Monday, 13 May 2024
Meet Vega, Sri Lanka's all-electric supercar

Meet Vega, Sri Lanka's all-electric supercar Featured

Sri Lanka is a nation celebrated for tea, spices, tourism and cricket. Technology? Most will say not so much.

But times are changing and the tables are turning.

And Sri Lanka, which seems like one of the more unlikely places to imagine as the birthplace of a new supercar, has conquered what is deemed impossible.

Meet Vega, the 900-horsepower, all-electric supercar from Sri Lanka.

The effort is the brainchild of technology entrepreneur Harsha Subasinghe, chief executive of Colombo-based CodeGen, a developer of software for the travel and tourism industry.

Building a luxury sports car is certainly a departure for Subasinghe, but one with broader objectives than simply a quick zero-to-60mph time. (That’ll be 3.5 seconds, according to the Vega’s builders.)

“Getting people to believe that a complex engineering project like a supercar can come from Sri Lanka is a huge challenge for us,” Vega project manager - Beshan Kulapala has told the BBC.

“This country produces some of the best engineers in the world, but in the past we’ve been afraid to commit to innovative product development for fear of losing, or being ridiculed,” he has added.

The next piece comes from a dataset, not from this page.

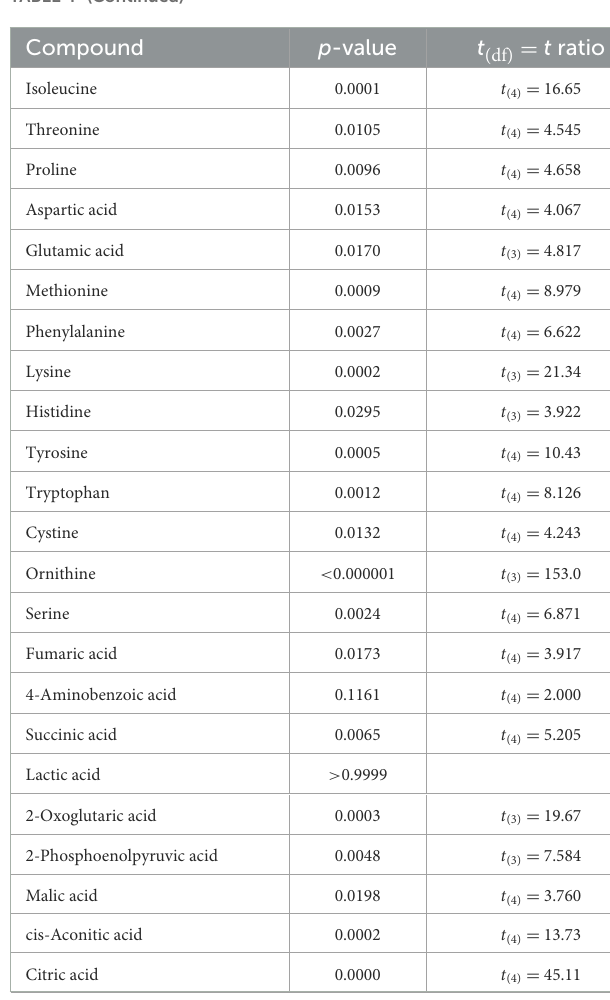
compared with L. rhamnosus GG [Figure 7, F (2,6) = 108.1, p < 0.0001].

The car’s design is a sophisticated silhouette worthy of a boutique hypercar, but what lies under the hood is even more impressive and innovative. The Vega boasts a 900 horsepower engine (powered by dual electric motors) with 540 pound-feet of torque, a “state of the art motor controller,” and lithium batter modules that have “a number of innovations in packaging, safety, battery management, system hardware, and firmware and software,” he has further said.

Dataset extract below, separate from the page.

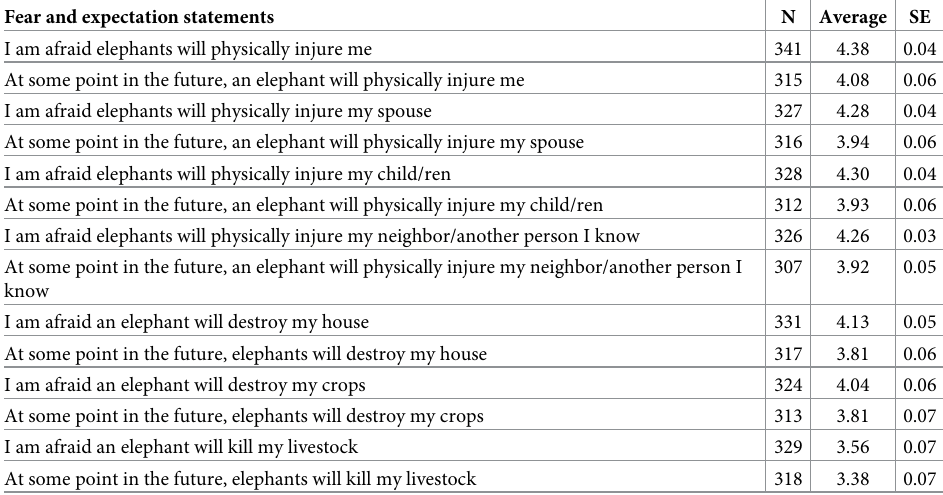
Table 3. Fear versus expectation expressed by residents in Bago-Yangon and Ayeyarwady regions of Myanmar from May 2017 to December 2018. Fear and expectation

“With the vast amount of data available online, we are able to learn and build expertise that we would otherwise lack,” Kulapala says. “Sure, we will need time to build experience, but with disciplined research, we are able to not fail where others have already have, and we can be quick to design and engineer products.”

CodeGen executive Subasinghe has invested more than $500,000 in the initial development costs to get the idea off the ground. Of course, budgets will head into the tens of millions once the development and testing of prototypes begins, and the company is taking the funding process one step at a time. Kulapala sees this proceeding at an aggressive pace, with the first prototype rolling out by April 2015 and the technology tuning and certification process following.

The Vega is expected to roll out with a price tag of more than $400,000.